The essence of the solution I have put forward flows from Mach, who wrote in his landmark work on Contributions to the Analysis of Sensations:
The traditional gulf between physical and psychological research... exist only for the habitual stereotyped method of observation. A color is a physical object so long as we consider its dependence upon its luminous source, upon other colors, upon heat, upon space and so forth. regarding, however, its dependence upon the retina... it becomes a psychological object, a sensation. Not the subject, but the direction of our investigation, is different in the two domains.Mach's views are wholly compatible with mind/brain identity theory, as expressed in Chalmers:
The abstract notion of information, as put forward by Claude E. Shannon of MIT, is that of a set of separate states with a basic structure of similarities and differences between them. We can think of a 10-bit binary code as an information state, for example. Such information can be embodied in the physical world. This happens whenever they correspond to physical states (voltages, say); the differences between them can be transmitted along some pathway, such as a telephone line.

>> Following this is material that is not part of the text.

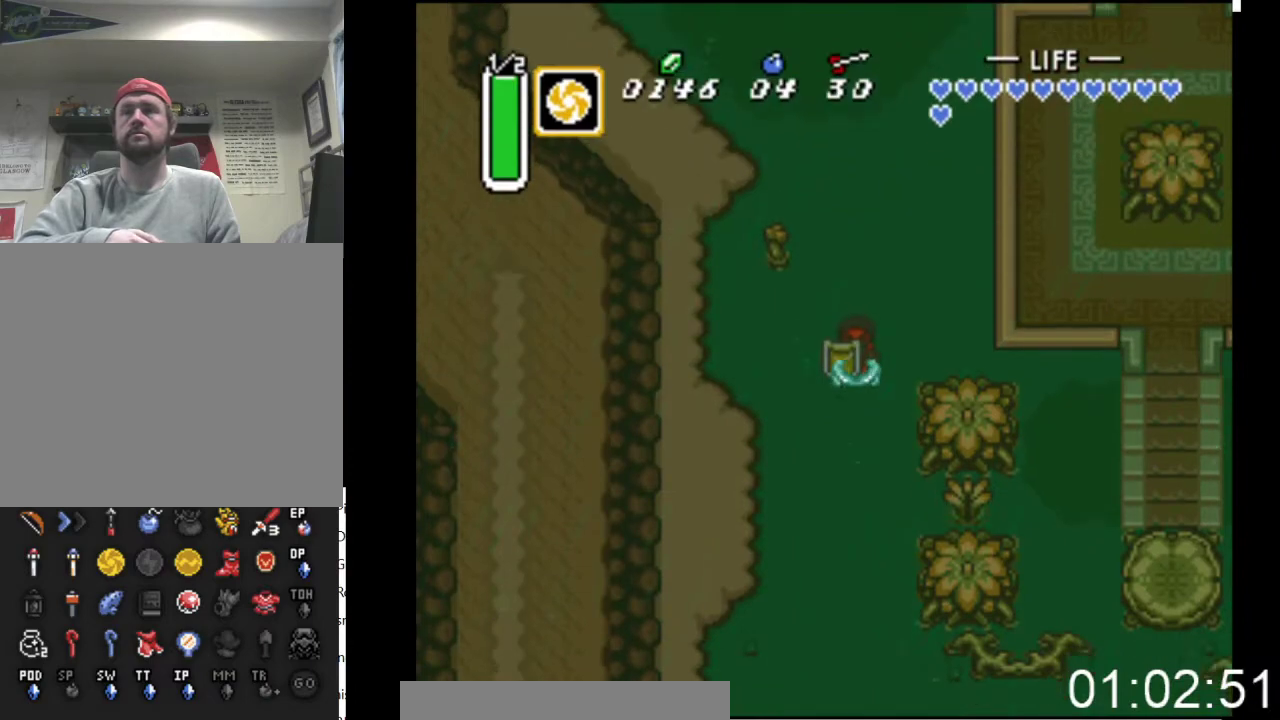
{"buttons": ["DPAD_DOWN"], "events": [[100, "DPAD_RIGHT", "down"], [333, "DPAD_RIGHT", "up"]]}
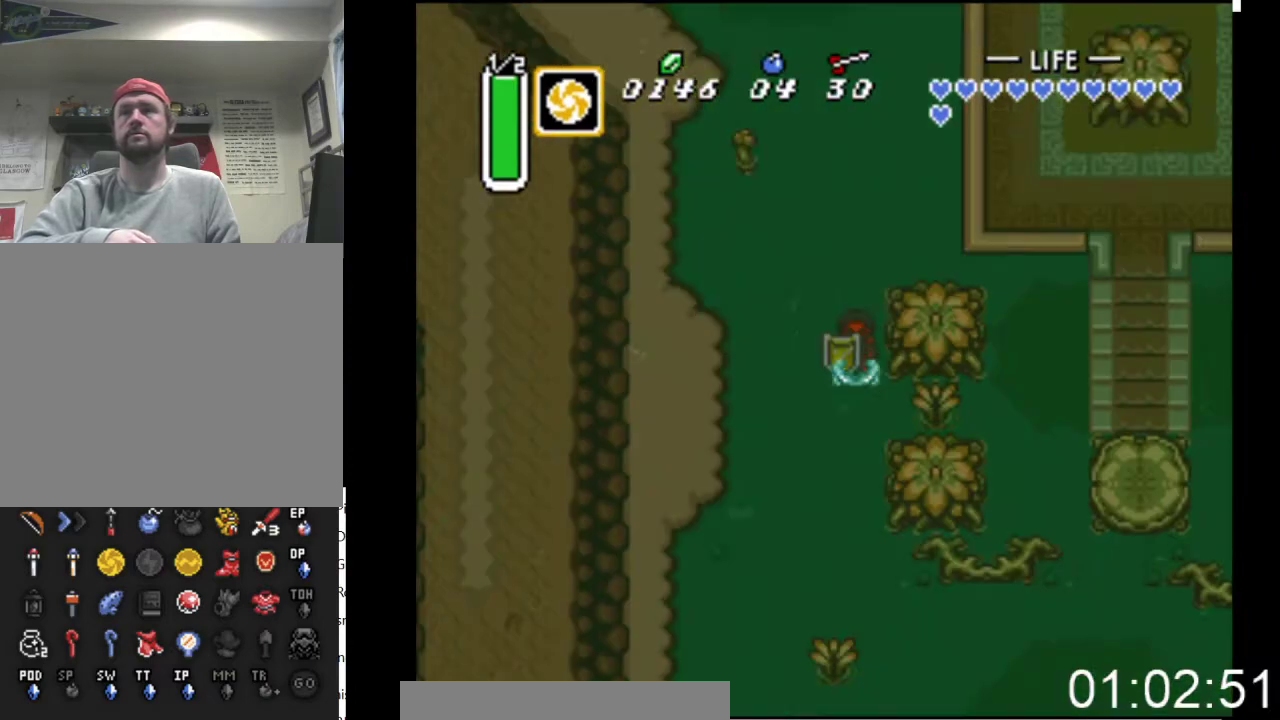
{"buttons": ["DPAD_DOWN"], "events": []}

We can also find information embodied in conscious experience. The pattern of color patches in a visual field, for example, can be seen as analogous to that of pixels covering a display screen. Intriguingly, it turns out that we find the same information states embodied in conscious experience and in underlying physical processes in the brain. The three-dimensional encoding of color spaces, for example, suggests that the information state in a color experience correspond directly to an information state in the brain. We might even regard the two states as distinct aspects of a single information state, which is simultaneously embodied in both physical processing and conscious experience.
And before him by Feigl:
The solution that appears most plausible to me, and that is consistent with a thoroughgoing naturalism, is an identity theory of the mental and the physical, as follows: Certain neurophysiological terms denote (refer to) the very same events that are also denoted (referred to) by certain phenomenal terms. The identification of the objects of this twofold reference is of course logically contingent, although it constitutes a very fundamental feature of our world as we have come to conceive it in the modern scientific outlook. Using Frege's distinction between Sinn ('meaning', 'sense', 'intension'), and Bedeutung ('referent', 'denotatum', 'extension'), we may say that neurophysiological terms and the corresponding phenomenal terms, though widely differing in sense... do have identical referents. I take these referents to be the immediately experienced qualities, or their configurations in the various phenomenal fields.
I am pleased to announce that my recent paper on "The Unification of Mind & Matter," which treats these points in greater detail, has been accepted by a journal for a series on Men Who Made a New Science. I will supply a link at the appropriate time.